Warum Digitalisierung allein keine Prozessprobleme löst

Warum Digitalisierung allein keine Prozessprobleme löst

Die Gleichung „Digitalisierung = Fortschritt“ geht nicht immer auf.

Zu oft habe ich im Laufe der Jahre erlebt, wie Unternehmen versuchten, ihre eher suboptimalen Prozesse einfach 1:1 zu digitalisieren – mit dem Ergebnis, dass die gleichen Probleme nun in digitaler Form und schneller als bisher auftraten. Besonders fatal: die digitalisierten Prozesse waren nun in Software gegossen und damit deutlich unflexibler als vorher.

Stell dir vor, man justiert eine Produktionsmaschine nicht optimal ein und erhöht dann die Geschwindigkeit. Was kommt dabei raus? Keine besseren Teile, sondern nur schneller produzierter Ausschuss – und durch die höhere Taktung wird es noch schwieriger, korrigierend einzugreifen.

Digitalisierung und der Einsatz von KI verstärken immer das, was bereits da ist – wie eine Lupe, die nicht nur die schönen Details vergrößert, sondern auch die hässlichen kleinen Fehler. Sind Prozesse von Beginn an suboptimal, werden die Probleme durch Digitalisierung nur gravierender, teurer und schwieriger zu beheben. Sind sie hingegen solide, kann die Digitalisierung wie ein Schwungrad wirken.

Viele Unternehmen sehen Digitalisierung immer noch als Wunderwaffe, die wie von Zauberhand organisatorische Probleme und Engpässe löst. Oft wird vorschnell nach Tools gesucht, bevor überhaupt klar ist, was genau verbessert werden soll. Dabei wird oft übersehen, wie oft im bisherigen Prozess manuelle Eingriffe und Korrekturen notwendig sind, weil nicht alles sauber definiert ist. Ist der Prozess dann digitalisiert, fehlt genau diese Flexibilität.
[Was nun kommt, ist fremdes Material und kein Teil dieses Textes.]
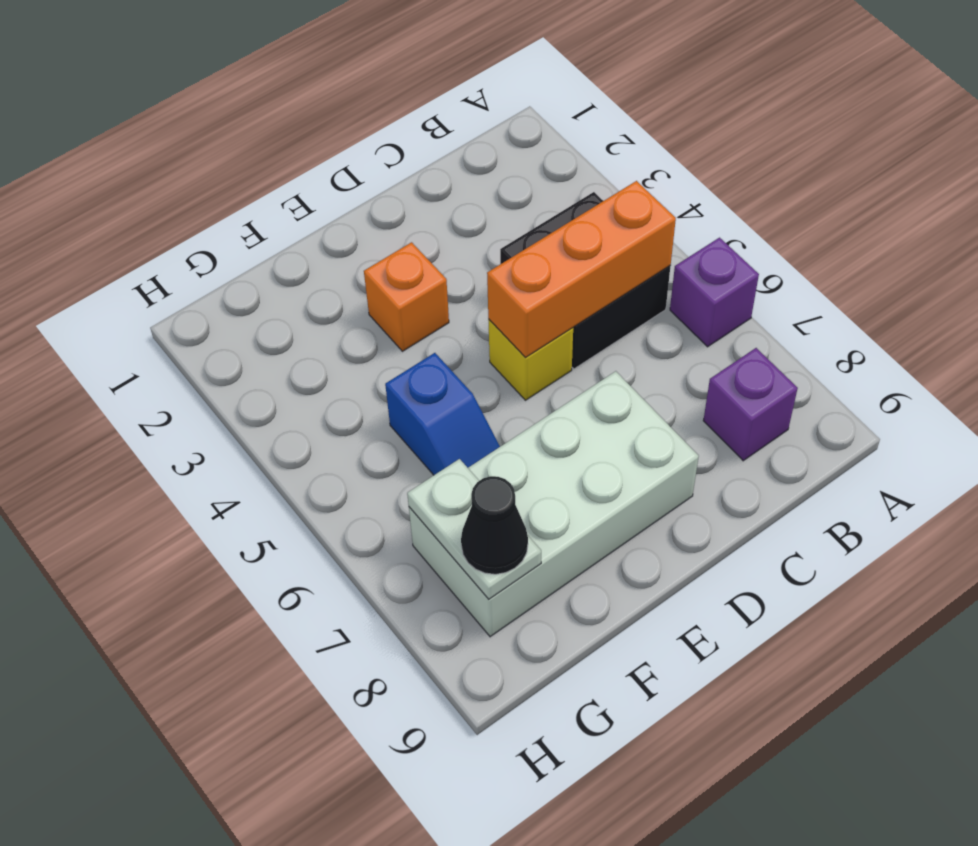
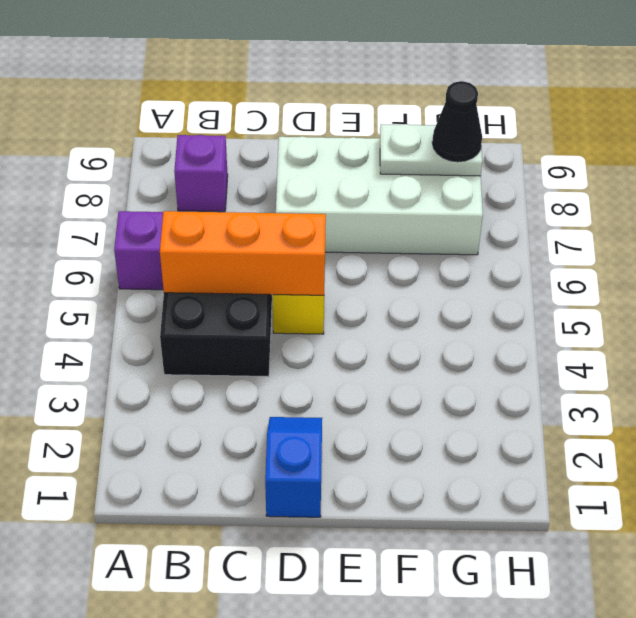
orange 1x1 brick [364,242,449,351] -> none
blue 1x2 slope [385,353,500,475] -> blue 1x2 slope moved to [265,417,322,517]
white 1x2 plate [407,459,541,599] -> white 1x2 plate turned to [380,124,482,176]

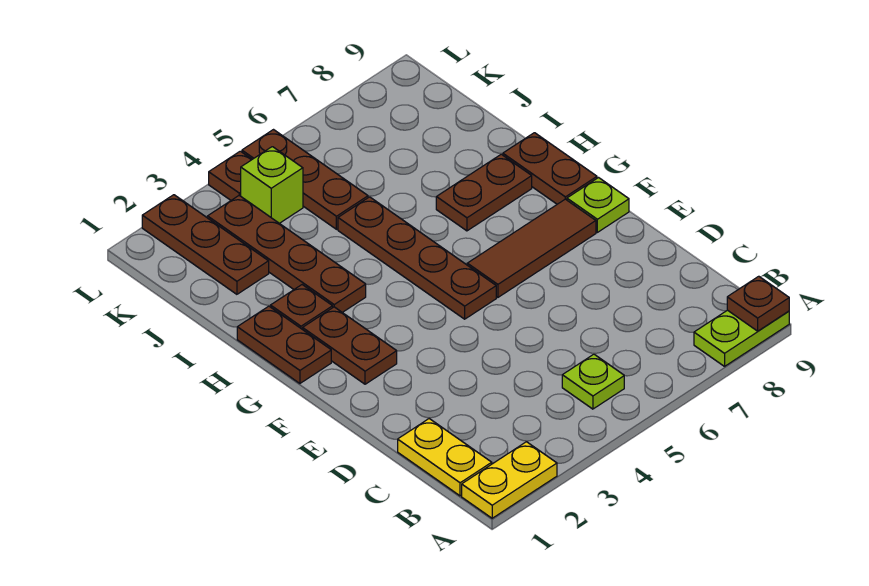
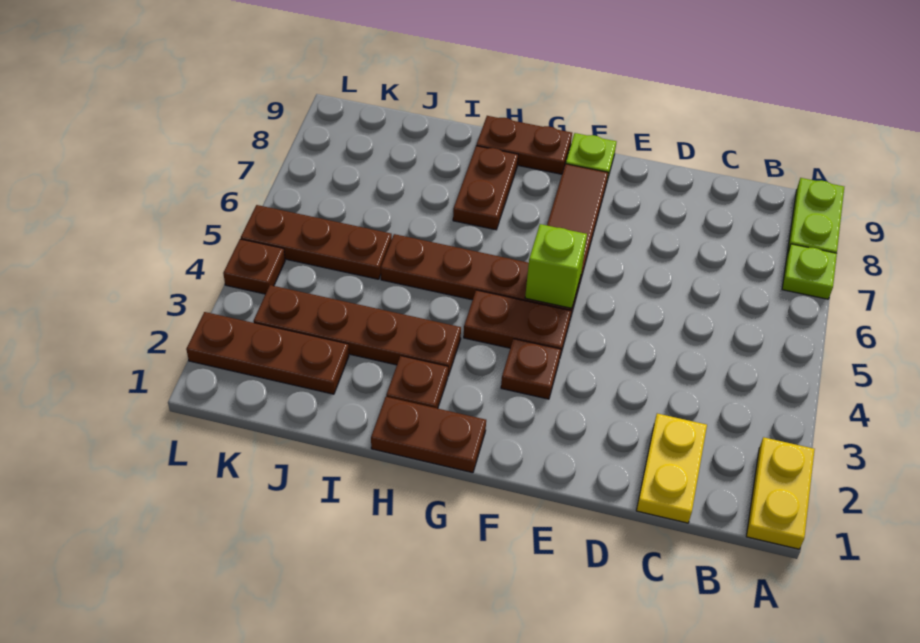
brown 1x1 plate [727,276,789,331] -> brown 1x1 plate moved to [501,339,561,399]
yellow 1x2 plate [398,419,492,496] -> yellow 1x2 plate turned to [636,414,707,523]
lime 1x1 plate [562,354,624,409] -> lime 1x1 plate moved to [782,244,837,299]
brown 1x2 plate [303,307,397,384] -> brown 1x2 plate moved to [464,290,571,356]
lime 1x1 brick [241,147,303,223] -> lime 1x1 brick moved to [525,224,587,308]

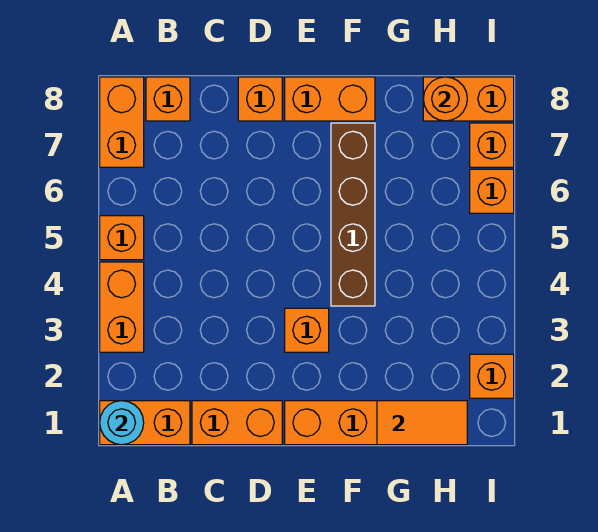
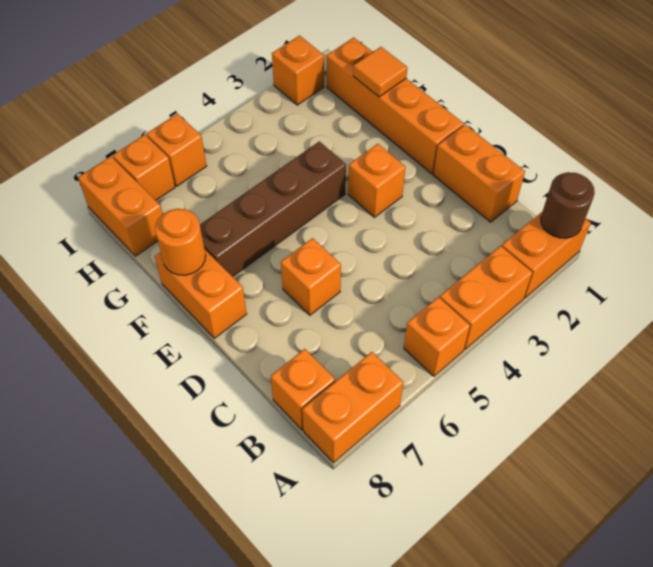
orange 1x2 brick [100,401,190,445] -> orange 1x2 brick turned to [502,212,591,298]
cyan 1x1 round brick [100,401,144,445] -> brown 1x1 round brick [541,172,595,238]
orange 1x1 brick [238,77,282,121] -> orange 1x1 brick moved to [281,238,341,315]
orange 1x2 tile [377,401,467,445] -> orange 1x1 tile [353,47,407,97]
orange 1x1 round brick [423,77,467,121] -> orange 1x1 round brick moved to [155,209,206,275]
Oft sind den Entscheidern die Schwachstellen in den bestehenden Prozessen nicht einmal bewusst, weil sie sich vor dem Start des Digitalisierungsprojekts nie die Zeit genommen haben, den Prozess in Ruhe mit den Leuten im Unternehmen durchzusprechen, die ihn seit Jahren durch ihr implizites Fachwissen, korrigierende Eingriffe und kompetente Improvisation am Laufen gehalten haben.

Mein Rat ist daher: Nimm dir zuerst Zeit, um Prozessklarheit zu schaffen.

Setze dich mit den Mitarbeitern zusammen, die den Prozess aus der Praxis kennen, und kläre die Fragen:

  • „Warum machen wir das überhaupt?“
    Gibt es noch eine klare betriebliche Notwendigkeit für diesen Prozess – oder ist er historisch gewachsen, aber heute nicht mehr sinnvoll?
  • „Was soll am Ende idealerweise dabei herauskommen?“
    Welches konkrete Ergebnis soll der Prozess zuverlässig liefern – und wie messen wir, ob das gelingt?
  • „Wo sind derzeit die größten Schwachstellen oder Engpässe?“
    An welchen Stellen hakt es regelmäßig, sind manuelle Eingriffe erforderlich oder entstehen unnötige Reibungsverluste?
  • „Welche impliziten Regeln, Annahmen oder Improvisationen halten den Prozess derzeit am Laufen?“
    Gibt es Wissen oder Routinen, die nur in den Köpfen erfahrener Mitarbeiter stecken – und die in einer Softwarelösung fehlen würden?
  • „Wie müsste ein idealer Prozess aussehen, wenn wir heute bei null starten würden?“
    Was wäre ein sauberes, schlankes Sollkonzept – unabhängig von der aktuellen IT-Struktur oder gewachsenen Gewohnheiten?

Erst wenn du klare Antworten auf diese Fragen hast, macht es Sinn, über die passende technische Umsetzung nachzudenken.